The process is straightforward:

BootstrapDesignPlanCodeUpdate

You bootstrap once. Then you design, working out the architecture and key decisions before any implementation starts. Then you plan the work in discrete, agent-friendly chunks. Then you code, with agents executing against the context you've set up. And when something meaningful changes — a new pattern, a revised boundary, a technology swap — agents update README.md and ARCHITECTURE.md to reflect it.

The update step is the one most people skip. Don't. Stale documentation is worse than no documentation, because it actively misleads. Keeping these files current is what makes the bootstrap investment pay off across the entire life of the project.

CI/CD Is Part of Bootstrap

The five files give agents context. CI/CD enforces it. Before any feature work starts, set up a pipeline with automated checks — linting, tests, whatever your project requires.

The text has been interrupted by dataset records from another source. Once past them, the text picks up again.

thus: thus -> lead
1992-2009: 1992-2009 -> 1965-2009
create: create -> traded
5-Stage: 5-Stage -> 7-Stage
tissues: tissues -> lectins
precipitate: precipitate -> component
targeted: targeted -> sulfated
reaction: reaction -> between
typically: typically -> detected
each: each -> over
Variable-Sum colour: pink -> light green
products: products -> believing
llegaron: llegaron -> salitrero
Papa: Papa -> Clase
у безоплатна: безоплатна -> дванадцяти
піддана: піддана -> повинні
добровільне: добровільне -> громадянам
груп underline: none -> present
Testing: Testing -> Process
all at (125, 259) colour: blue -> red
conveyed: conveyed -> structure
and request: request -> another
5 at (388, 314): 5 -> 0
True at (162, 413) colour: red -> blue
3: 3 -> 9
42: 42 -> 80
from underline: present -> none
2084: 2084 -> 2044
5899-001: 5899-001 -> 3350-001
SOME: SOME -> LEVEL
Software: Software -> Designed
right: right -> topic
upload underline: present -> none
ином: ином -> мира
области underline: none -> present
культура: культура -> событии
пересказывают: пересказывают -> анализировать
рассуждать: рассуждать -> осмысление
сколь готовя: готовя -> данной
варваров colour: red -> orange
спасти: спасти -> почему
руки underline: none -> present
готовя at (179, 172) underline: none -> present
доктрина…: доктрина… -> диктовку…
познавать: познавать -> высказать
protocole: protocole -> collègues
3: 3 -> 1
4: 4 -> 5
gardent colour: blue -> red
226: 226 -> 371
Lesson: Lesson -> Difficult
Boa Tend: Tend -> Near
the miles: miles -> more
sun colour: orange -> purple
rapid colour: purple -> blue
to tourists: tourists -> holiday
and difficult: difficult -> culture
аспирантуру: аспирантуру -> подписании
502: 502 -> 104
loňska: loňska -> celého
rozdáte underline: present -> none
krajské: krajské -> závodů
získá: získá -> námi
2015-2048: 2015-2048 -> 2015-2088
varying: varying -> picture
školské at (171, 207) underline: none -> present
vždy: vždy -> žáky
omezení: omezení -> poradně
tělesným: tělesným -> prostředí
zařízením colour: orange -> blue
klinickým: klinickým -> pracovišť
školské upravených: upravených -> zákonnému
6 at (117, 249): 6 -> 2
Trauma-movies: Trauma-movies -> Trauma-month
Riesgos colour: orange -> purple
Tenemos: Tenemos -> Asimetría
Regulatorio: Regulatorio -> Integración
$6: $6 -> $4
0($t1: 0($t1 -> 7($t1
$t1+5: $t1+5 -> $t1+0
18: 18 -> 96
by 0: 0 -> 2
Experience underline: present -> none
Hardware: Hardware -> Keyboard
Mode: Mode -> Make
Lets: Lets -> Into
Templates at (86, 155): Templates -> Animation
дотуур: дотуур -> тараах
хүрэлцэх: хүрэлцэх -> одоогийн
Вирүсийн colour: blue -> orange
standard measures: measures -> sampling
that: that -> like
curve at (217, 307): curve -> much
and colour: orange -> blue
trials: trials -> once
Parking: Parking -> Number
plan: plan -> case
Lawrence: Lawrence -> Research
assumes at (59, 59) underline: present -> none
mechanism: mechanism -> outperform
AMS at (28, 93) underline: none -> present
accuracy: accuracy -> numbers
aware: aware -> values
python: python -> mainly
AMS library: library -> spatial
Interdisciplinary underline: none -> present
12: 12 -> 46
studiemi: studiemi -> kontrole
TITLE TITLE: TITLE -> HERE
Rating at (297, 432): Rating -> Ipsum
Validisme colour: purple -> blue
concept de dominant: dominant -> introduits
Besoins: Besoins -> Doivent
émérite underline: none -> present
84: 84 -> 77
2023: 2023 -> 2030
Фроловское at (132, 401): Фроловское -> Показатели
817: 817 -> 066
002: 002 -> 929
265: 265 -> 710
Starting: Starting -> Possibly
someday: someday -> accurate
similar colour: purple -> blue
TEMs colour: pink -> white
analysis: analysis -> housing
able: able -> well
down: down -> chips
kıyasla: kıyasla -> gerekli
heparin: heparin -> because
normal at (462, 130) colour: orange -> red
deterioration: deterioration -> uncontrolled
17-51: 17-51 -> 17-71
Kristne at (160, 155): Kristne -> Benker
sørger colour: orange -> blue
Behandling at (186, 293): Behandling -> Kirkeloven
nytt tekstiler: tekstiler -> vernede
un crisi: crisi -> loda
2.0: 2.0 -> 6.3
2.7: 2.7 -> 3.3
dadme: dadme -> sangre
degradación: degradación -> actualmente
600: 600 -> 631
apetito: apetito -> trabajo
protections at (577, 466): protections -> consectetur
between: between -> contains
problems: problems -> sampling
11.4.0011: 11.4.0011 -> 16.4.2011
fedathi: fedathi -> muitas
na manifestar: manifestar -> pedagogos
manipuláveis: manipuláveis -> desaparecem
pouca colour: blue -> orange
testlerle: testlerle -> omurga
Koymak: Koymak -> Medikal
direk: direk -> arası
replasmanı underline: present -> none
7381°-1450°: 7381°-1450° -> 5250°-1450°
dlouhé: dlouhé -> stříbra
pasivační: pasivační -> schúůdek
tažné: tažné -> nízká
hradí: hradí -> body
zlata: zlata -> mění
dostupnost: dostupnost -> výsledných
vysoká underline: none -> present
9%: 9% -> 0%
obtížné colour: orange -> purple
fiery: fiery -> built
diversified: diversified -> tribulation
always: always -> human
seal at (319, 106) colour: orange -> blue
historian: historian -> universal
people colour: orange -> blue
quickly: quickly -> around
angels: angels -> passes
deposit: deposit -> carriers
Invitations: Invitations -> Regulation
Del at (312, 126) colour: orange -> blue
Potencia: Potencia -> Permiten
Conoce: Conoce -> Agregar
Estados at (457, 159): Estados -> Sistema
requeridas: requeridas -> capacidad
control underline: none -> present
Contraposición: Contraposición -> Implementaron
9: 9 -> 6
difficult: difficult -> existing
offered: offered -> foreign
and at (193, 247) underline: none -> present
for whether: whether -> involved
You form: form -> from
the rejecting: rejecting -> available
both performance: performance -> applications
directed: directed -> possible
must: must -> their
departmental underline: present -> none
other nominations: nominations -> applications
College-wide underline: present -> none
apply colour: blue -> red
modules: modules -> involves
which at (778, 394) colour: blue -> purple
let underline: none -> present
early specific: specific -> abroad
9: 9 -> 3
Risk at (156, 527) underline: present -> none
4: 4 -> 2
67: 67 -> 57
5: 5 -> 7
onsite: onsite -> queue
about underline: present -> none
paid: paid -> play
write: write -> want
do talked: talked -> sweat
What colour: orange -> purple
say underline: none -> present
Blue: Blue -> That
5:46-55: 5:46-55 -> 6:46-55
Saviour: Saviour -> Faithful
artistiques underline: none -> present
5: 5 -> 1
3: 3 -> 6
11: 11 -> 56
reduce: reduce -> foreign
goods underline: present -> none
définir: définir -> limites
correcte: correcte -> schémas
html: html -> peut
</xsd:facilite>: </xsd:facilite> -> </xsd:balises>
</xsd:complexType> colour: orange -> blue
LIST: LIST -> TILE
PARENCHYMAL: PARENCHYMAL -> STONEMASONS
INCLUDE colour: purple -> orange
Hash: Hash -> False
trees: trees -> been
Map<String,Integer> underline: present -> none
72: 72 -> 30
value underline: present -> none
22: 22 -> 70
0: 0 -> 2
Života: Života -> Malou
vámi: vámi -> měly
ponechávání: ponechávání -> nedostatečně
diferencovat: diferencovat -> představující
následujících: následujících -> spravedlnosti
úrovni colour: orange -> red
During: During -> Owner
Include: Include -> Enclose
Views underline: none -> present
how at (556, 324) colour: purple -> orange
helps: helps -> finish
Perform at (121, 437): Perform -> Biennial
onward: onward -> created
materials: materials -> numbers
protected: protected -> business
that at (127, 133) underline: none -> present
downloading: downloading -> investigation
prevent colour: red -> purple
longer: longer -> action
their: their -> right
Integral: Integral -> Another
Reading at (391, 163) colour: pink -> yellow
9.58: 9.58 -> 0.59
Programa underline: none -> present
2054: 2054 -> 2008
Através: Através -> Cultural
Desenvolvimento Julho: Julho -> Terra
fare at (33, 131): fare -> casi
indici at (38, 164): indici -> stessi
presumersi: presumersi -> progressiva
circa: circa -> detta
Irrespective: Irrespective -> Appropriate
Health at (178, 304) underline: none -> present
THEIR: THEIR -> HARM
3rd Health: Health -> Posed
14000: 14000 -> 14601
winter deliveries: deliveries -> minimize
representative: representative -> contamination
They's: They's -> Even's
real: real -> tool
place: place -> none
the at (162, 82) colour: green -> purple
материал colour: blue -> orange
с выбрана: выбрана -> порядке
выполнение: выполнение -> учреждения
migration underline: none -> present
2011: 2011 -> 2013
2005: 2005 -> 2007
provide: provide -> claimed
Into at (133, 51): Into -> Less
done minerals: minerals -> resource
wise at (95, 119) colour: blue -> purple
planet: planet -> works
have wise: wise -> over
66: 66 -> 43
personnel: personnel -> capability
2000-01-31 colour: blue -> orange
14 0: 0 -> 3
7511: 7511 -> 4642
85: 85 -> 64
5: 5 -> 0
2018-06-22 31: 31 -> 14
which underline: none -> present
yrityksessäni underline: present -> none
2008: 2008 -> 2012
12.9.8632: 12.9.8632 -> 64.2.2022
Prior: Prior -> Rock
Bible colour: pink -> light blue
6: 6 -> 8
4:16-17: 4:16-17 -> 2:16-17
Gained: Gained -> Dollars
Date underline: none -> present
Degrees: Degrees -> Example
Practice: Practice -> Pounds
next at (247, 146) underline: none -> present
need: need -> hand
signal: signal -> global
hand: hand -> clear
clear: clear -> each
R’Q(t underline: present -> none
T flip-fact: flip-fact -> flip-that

It doesn't need to be elaborate. Having automated checks in place before you start building means you catch regressions immediately, not after three features have compounded on top of a broken assumption. It also means that when an agent ships something, there's a gate it has to pass, not just your approval.

Fast, continuous delivery removes surprises from production. Set it up while the project is still simple.

Context Is the Constraint

Every problem I've had with AI-generated code traces back to missing context. Wrong patterns, inconsistent conventions, redundant abstractions, all of it happens when an agent is filling in blanks that I should have filled in first.

The bootstrap phase isn't glamorous. There's no feature to demo, no progress bar to watch. But it's the work that determines whether everything that comes after goes smoothly or slowly sideways.

Write the files. Set up the pipeline. Then hand the keyboard to your agents.